“Um capítulo para o ‘evangelho'”

José Saramago,

(a um Nobel  não se trata por Excelência, nem por Senhor, trata-se simplesmente)

começo por dizer que tenho ali ao lado, na minha estante, os seus livros que mais aprecio, a começar, por ordem da importância que para mim têm como leitor, pelo Memorial, logo seguido de o Evangelho… É só virar-me para a direita e lá estão eles – estes e outros.

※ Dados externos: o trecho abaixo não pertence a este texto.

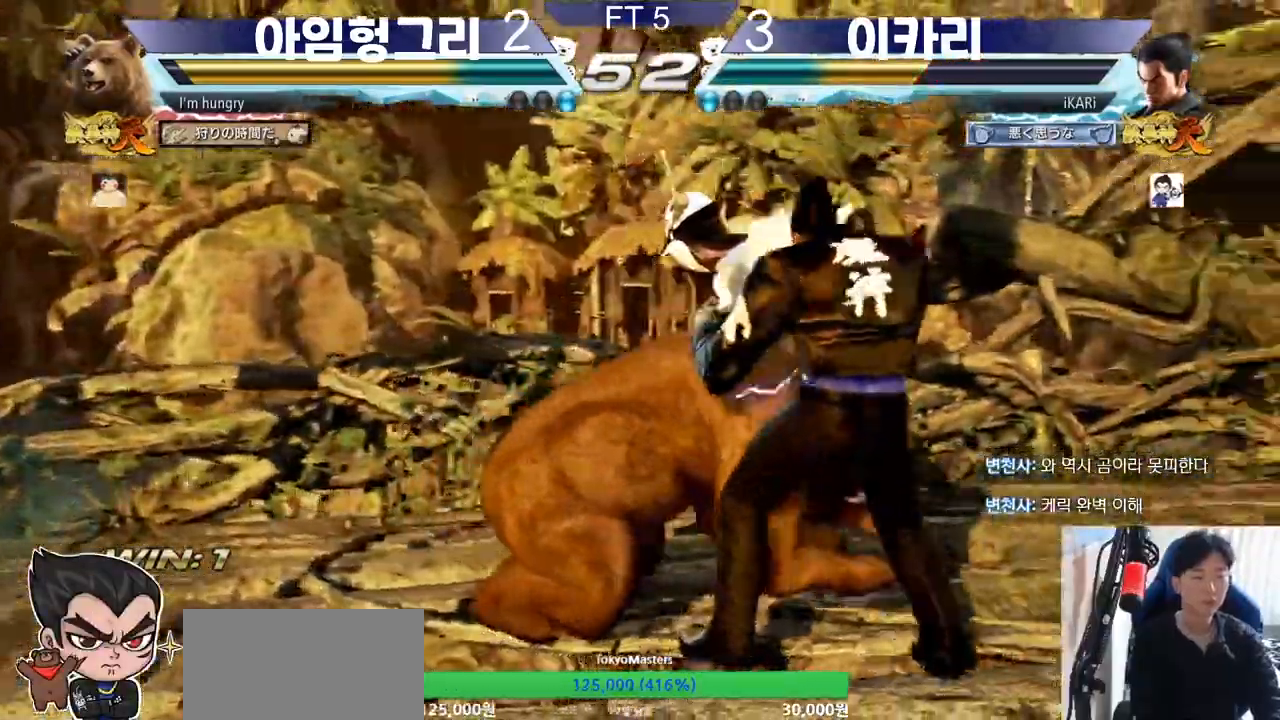
Gameplay with a controller (arcade stick); each line is a JSON object with the inputs held at the frame after it. "events" lists button and stick changes between this image and that frame as [ms after this image, input, new state], when the widget could be followed in between. Not read: L3 LP MK MP R3.
{"buttons": [], "left_stick": "center", "events": [[33, "TRIANGLE", "up"], [100, "TRIANGLE", "down"], [233, "TRIANGLE", "up"], [283, "TRIANGLE", "down"], [367, "TRIANGLE", "up"], [383, "left_stick", "center"]]}
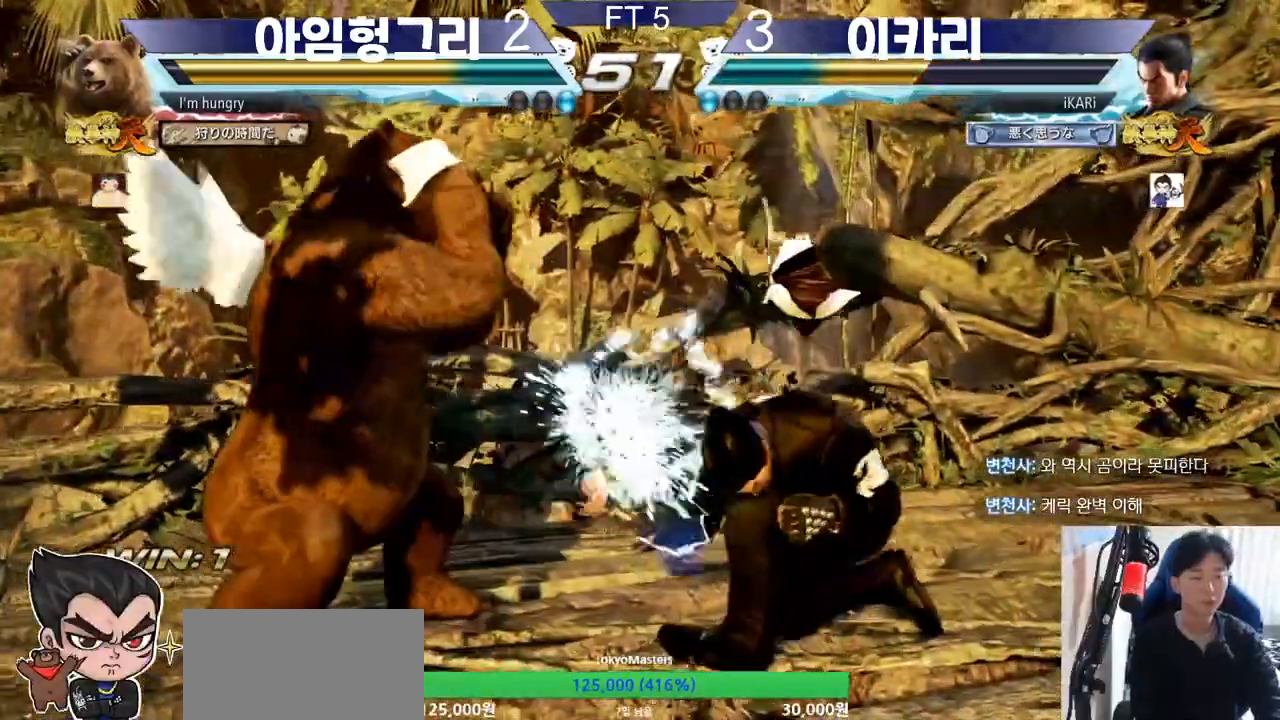
{"buttons": [], "left_stick": "right", "events": [[284, "left_stick", "right"], [334, "left_stick", "center"], [417, "left_stick", "right"]]}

Li a sua crónica “Um capítulo para o ‘evangelho'” DN 26/7/2009. Não sei bem que capítulo há-de ser por ordem numérica. Se fosse o último, creio que seria o 25, pois me dei ao trabalho de voltar ao Evangelho para os contar e marcar a lápis, já que o Autor achou por bem não poupar ao leitor mais esse ‘ruído’. Digo ‘mais esse’, porque o da pontuação é para mim o maior… Gostei muito da ‘crónica’, como muito tinha gostado do Evangelho, que lera há já uns anos. E por falar de ‘evangelho’, que eu acho ser, repito, um grande livro, do melhor da obra saramaguiana, quero cingir-me agora àquele outro capítulo que, na minha contagem, eu marquei de 22: aquele longo ‘trímonólogo (digamos assim) em que Deus (o Padre Eterno da ‘Velhice’?…), perante a severa crítica em prolepse de Jesus, e também do Pastor (que é o Diabo, pois), a tanta desgraça trágica que Deus ‘irá’ fazer, mandando à sua Igreja que fizesse – ou consentindo, ‘Ele’, impávido e sereno como ‘Lhe’ convém – mantém a sua omnipotente, infalível e inamovível frieza-insensibilidade-fixidez. Só este capítulo valeria bem o livro.

E se ele fosse pontuado como este ‘capítulo’, digamos ‘póstumo’, o da crónica do título desta?… Ao lê-lo, ia perguntando a mim mesmo por que razão o Autor da ‘crónica’ não usou esta pontuação no Evangelho segundo Jesus Cristo, o ‘original’, preferindo uma pontuação que, em minha modesta mas convicta opinião, não terá (felizmente) futuro?… E faço ainda outra pergunta. Se o grande escritor prova – nas crónicas, no blogue e noutros textos que tenho lido ultimamente, mesmo ficcionais,  incluindo a ‘crónica’ (?) de 26 de Julho que me serve de motivo – que sabe usar com mestria estilística a pontuação convencional e universal, de forma a enriquecer, tornando-o mais legível, o estilo barroco ‘saramaguiano’, porque se lembrou ele, e decidiu,  dessoutra pontuação ‘ruidosa’, em que a vírgula é para todo o serviço? Decidiu que deveria ser, para si, a pontuação particularmente ficcional?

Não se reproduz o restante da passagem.